The company Wednesday (Nov. 1) began selling its Microsoft 365 Copilot AI for its Office app business subscribers after launching a commercial version in September.

And with the feature costing $30 per person each month, Microsoft could see more than $10 billion in annualized revenue by 2026, CNBC reported, citing work by Piper Sandler analysts Brent Bracelin and Hannah Rudoff.

According to the report, Piper Sandler’s model assumes that 18% of eligible users will use Copilot. While that might be overly optimistic, “there’s going to be a FOMO element to this,” Bracelin told CNBC, referring to fear of missing out. “If you’re in an industry competing against someone that has Copilot and you don’t, you’re at a disadvantage.”

Microsoft announced in May it would launch AI integrations across its entire Windows 11 platform, becoming the first PC platform to announce centralized AI assistance across its collection of consumer and enterprise software products.

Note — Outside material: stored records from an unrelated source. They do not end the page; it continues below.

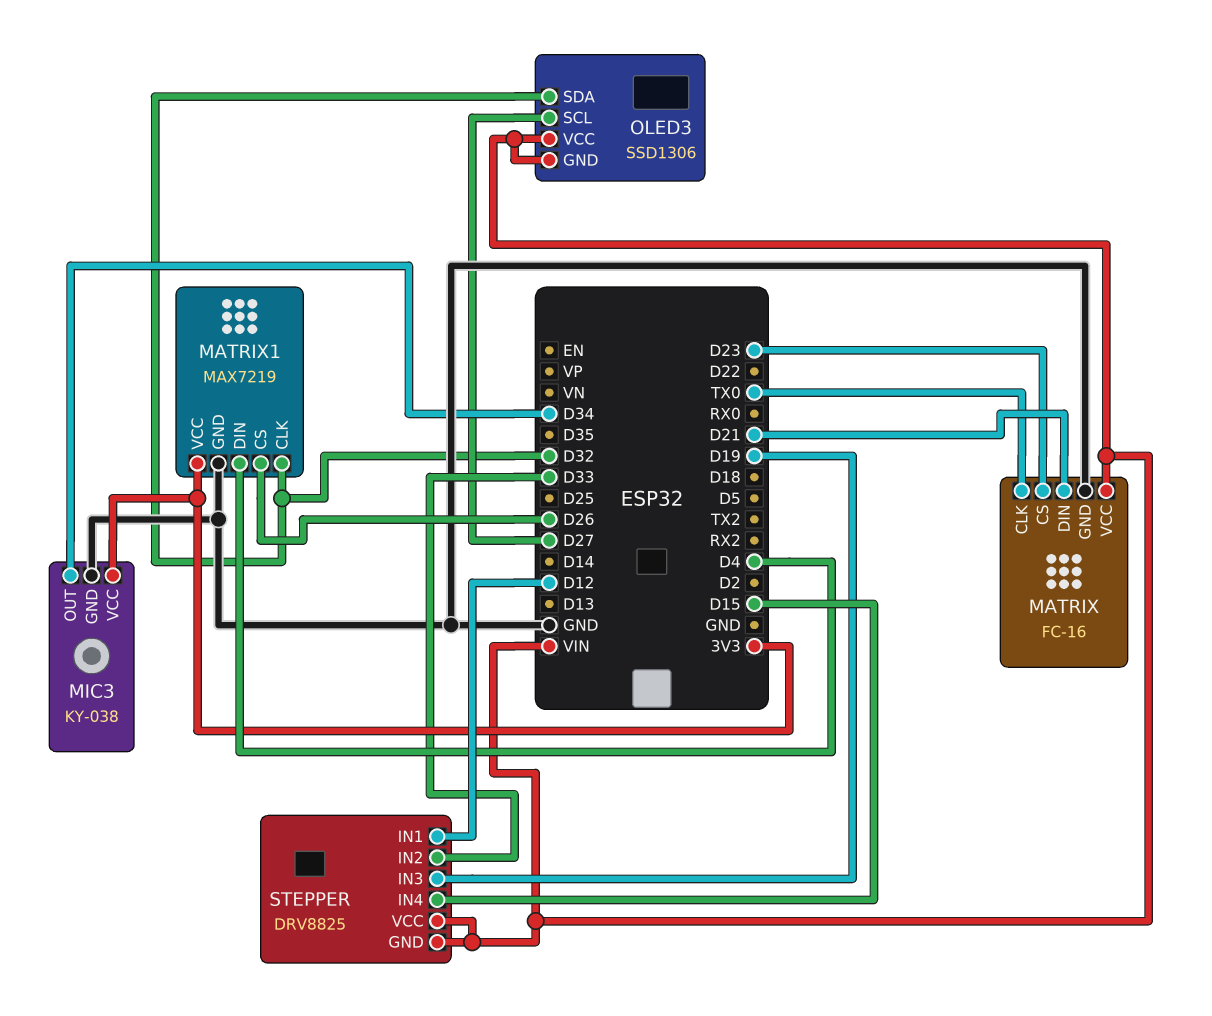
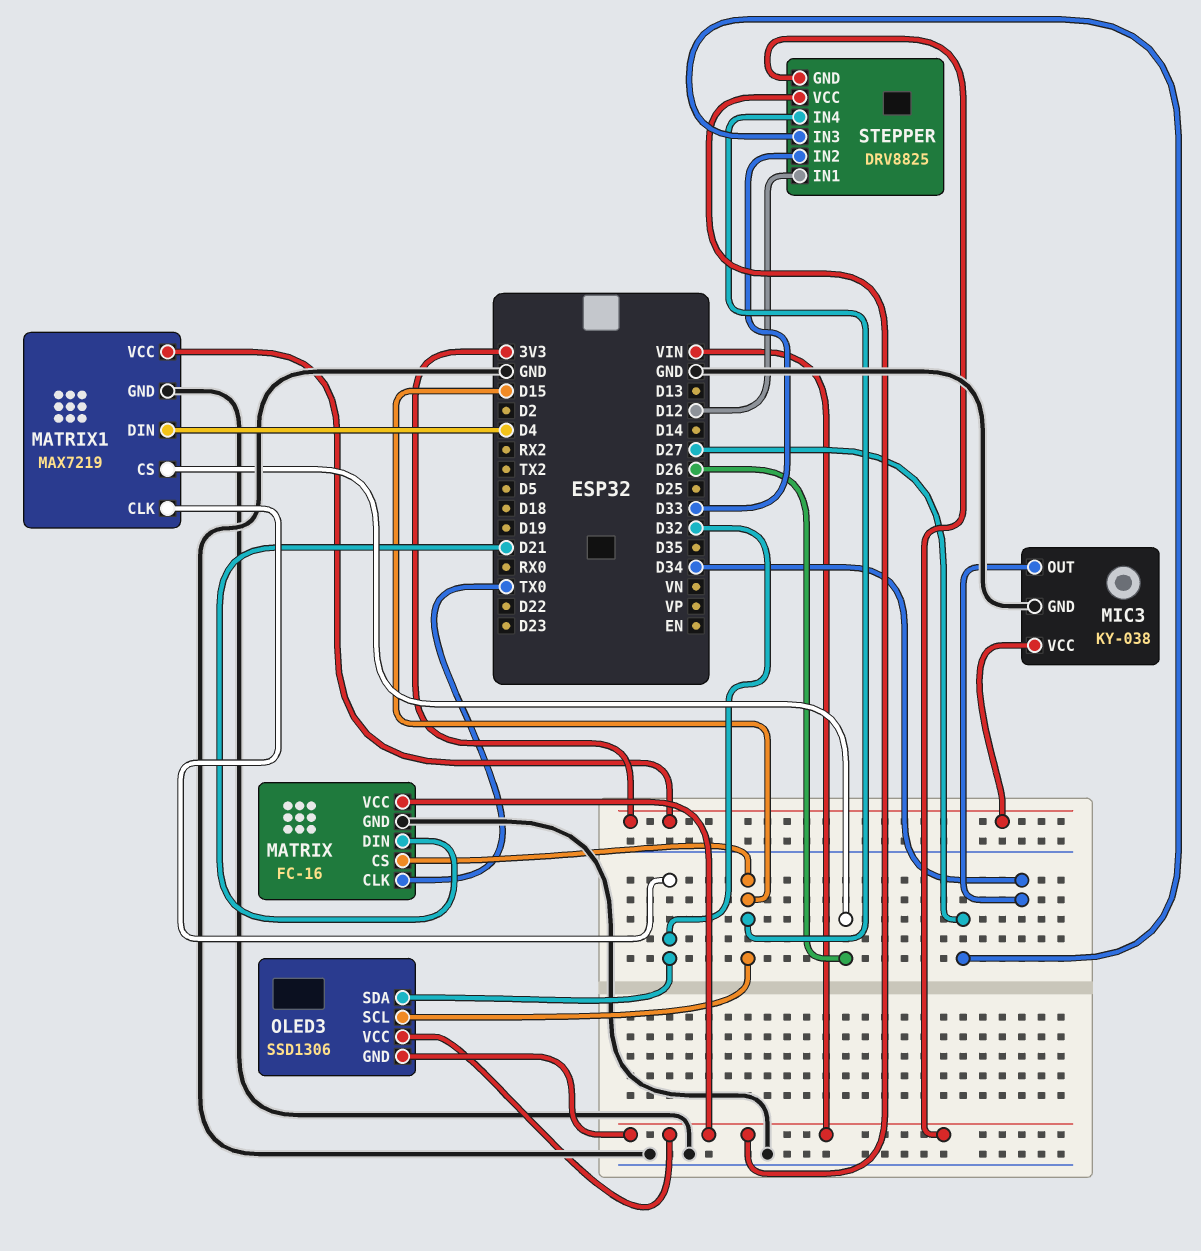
MATRIX pin CS: D23 -> D15
OLED3 pin SCL: D27 -> D15
STEPPER pin IN3: D19 -> D27

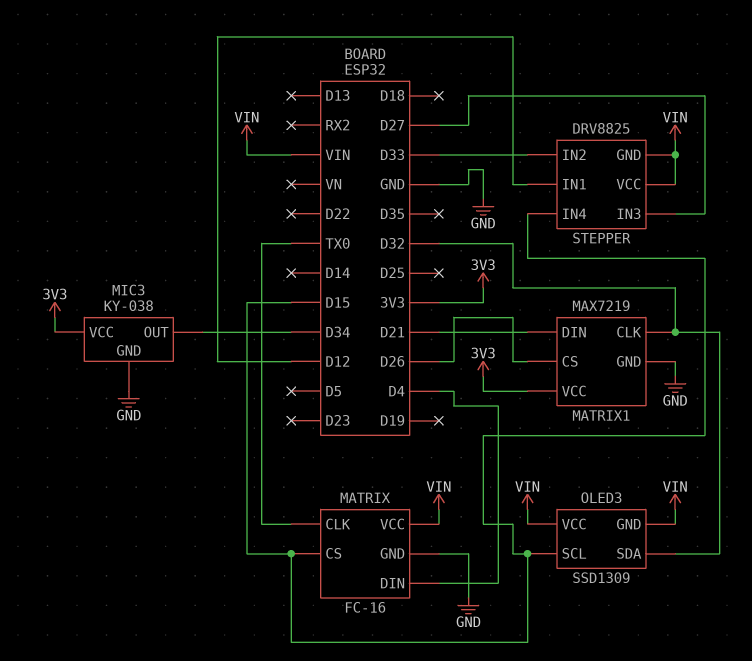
MATRIX pin DIN: D21 -> D4
MATRIX1 pin DIN: D4 -> D21
OLED3: SSD1306 -> SSD1309

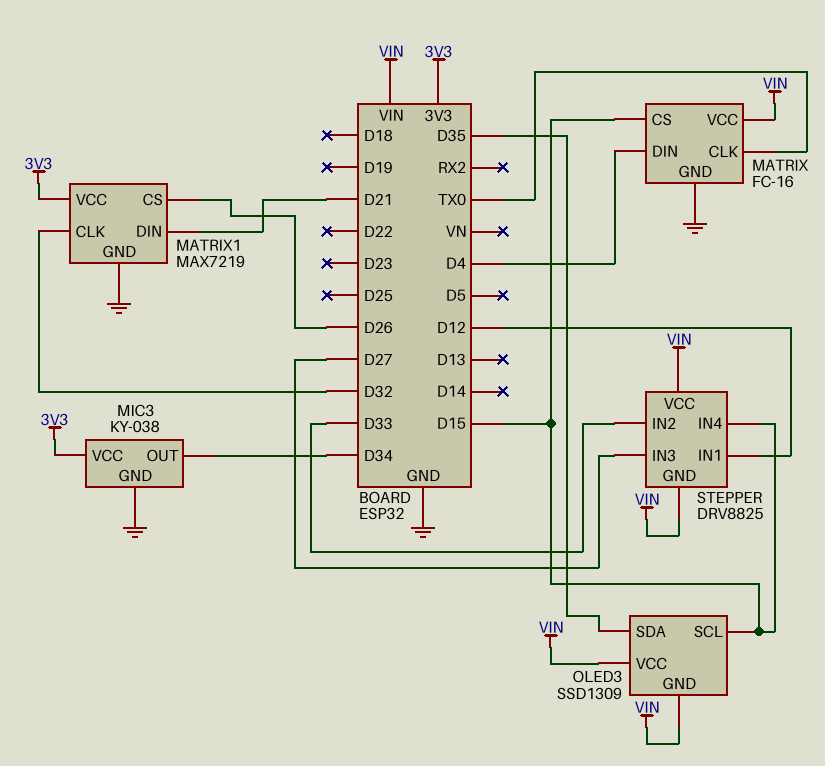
OLED3 pin SDA: D32 -> D35

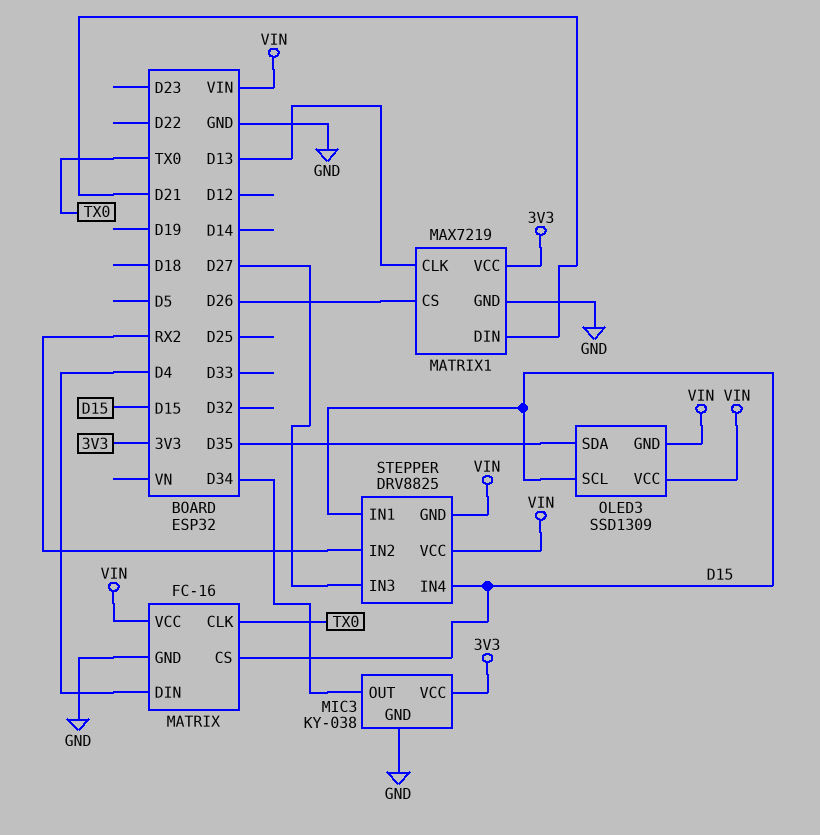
MATRIX1 pin CLK: D32 -> D13
STEPPER pin IN1: D12 -> D15
STEPPER pin IN2: D33 -> RX2

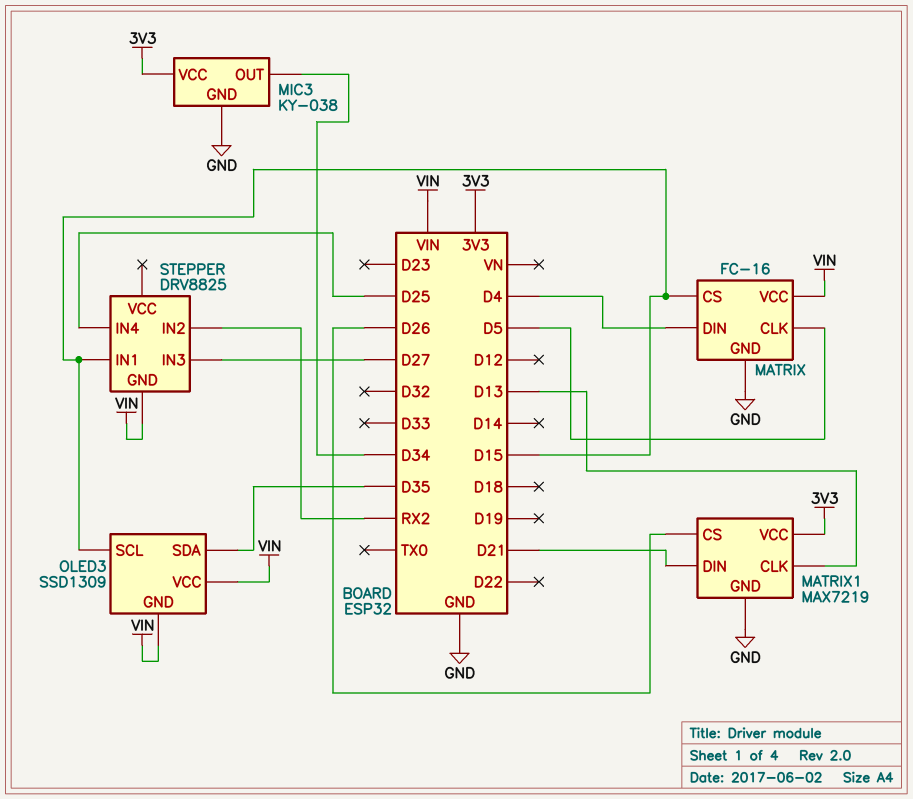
MATRIX pin CLK: TX0 -> D5
STEPPER pin IN4: D15 -> D25
STEPPER pin VCC: VIN -> none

As PYMNTS wrote at the time, it marks a “major step in the go-to-market phase shift for generative AI.

Last month, Microsoft reported a 13% in quarterly revenue, with CEO and Chairman Satya Nadella praising the Copilot for contributing to the company’s success.

“With copilots, we are making the age of AI [artificial intelligence] real for people and businesses everywhere,” Nadella said. “We are rapidly infusing AI across every layer of the tech stack and for every role and business process to drive productivity gains for our customers.”

The widening roll-out of Copilot is happening at a time when 84% of business leaders say that AI will have a positive impact on their operations. 

That’s according to recent PYMNTS Intelligence from the “Working Capital Tracker®,” which separates the myths about AI from the realities about the tech and explains how businesses can wisely leverage it.

For example, despite widespread worries that this technology will replace the labor force in some industries, most companies have trouble processing payments the manual way, a problem fixed by AI and machine learning.

These technologies can sift through large data sets in real-time, giving businesses the information they need to execute payments safely or stop them when necessary.

“This technology can also circumvent human error by reading both paper-based and scanned invoices, allowing companies to handle more invoices than financial professionals would be able to process,” PYMNTS wrote.